■ Assigned task
Echo back the material verbatim from the line with "How many categories are shown in the chart?" to the line with "Which range on", both lines included. Omit the pictures from the output.

■ Record extracts
[Start of section]

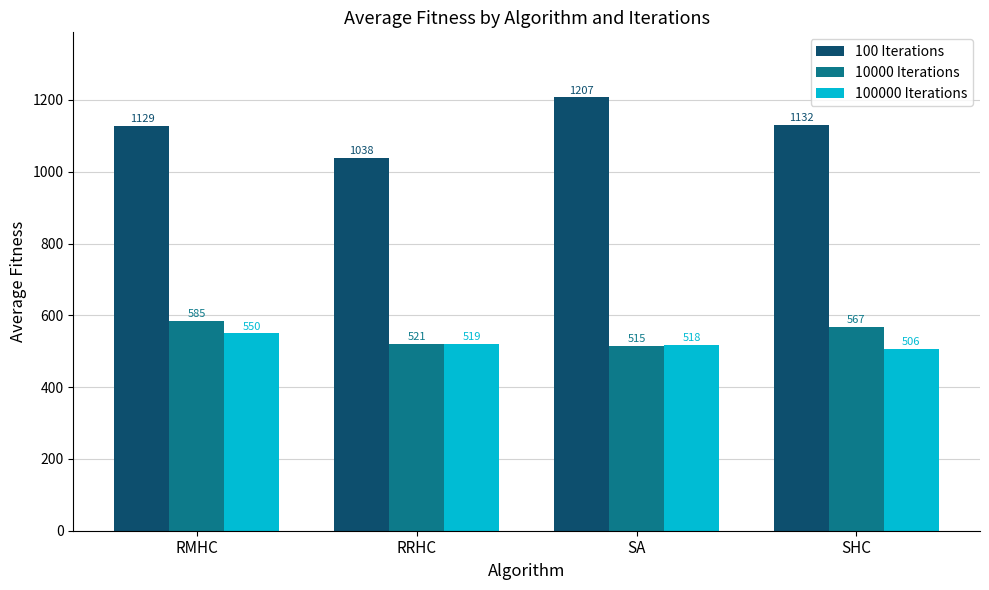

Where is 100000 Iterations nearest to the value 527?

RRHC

[End of section]
[Start of section]

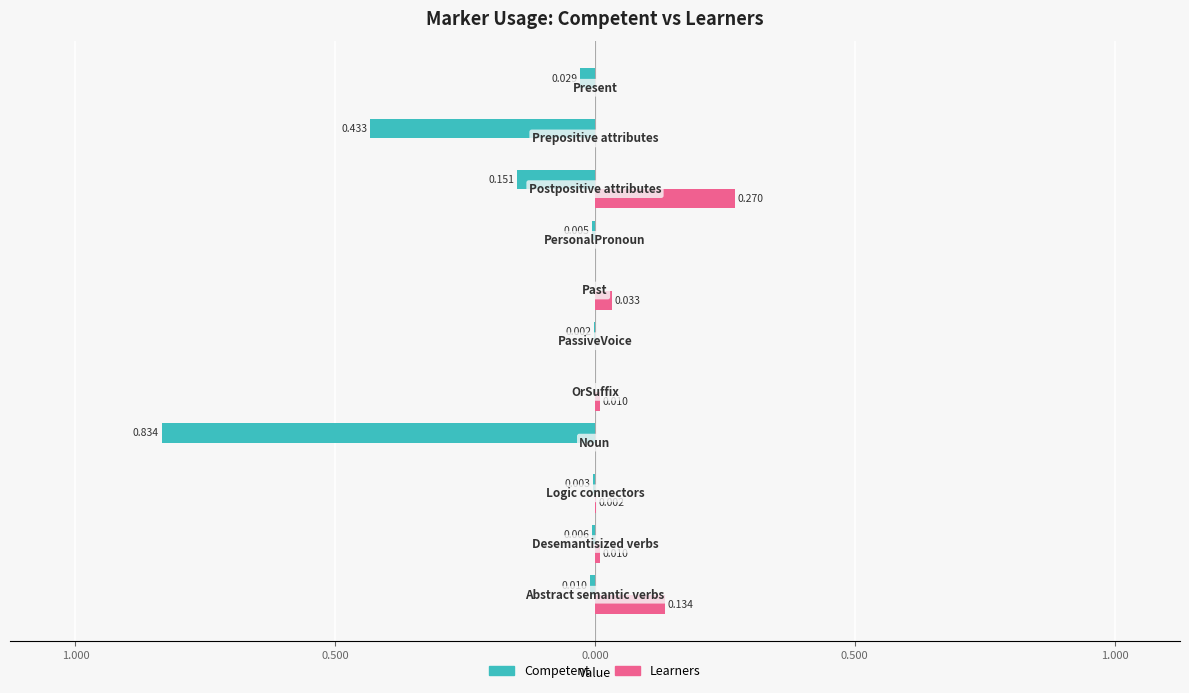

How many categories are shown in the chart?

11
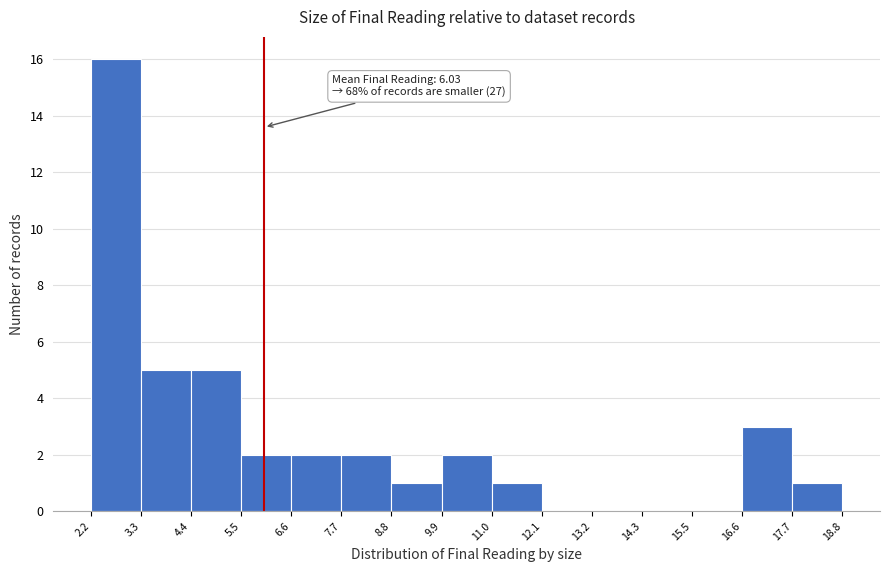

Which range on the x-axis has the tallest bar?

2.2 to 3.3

[End of section]
[Start of section]

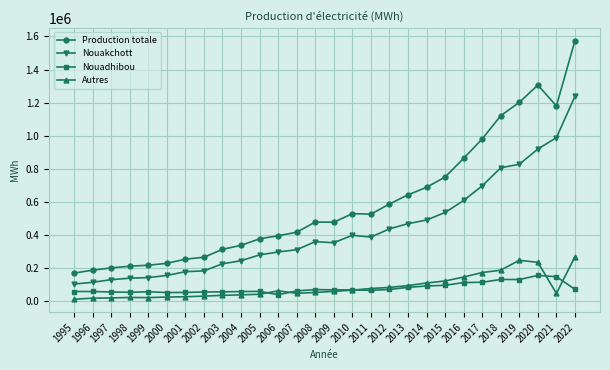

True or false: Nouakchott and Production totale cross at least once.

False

[End of section]

■ Task result
How many categories are shown in the chart?

11

Which range on the x-axis has the tallest bar?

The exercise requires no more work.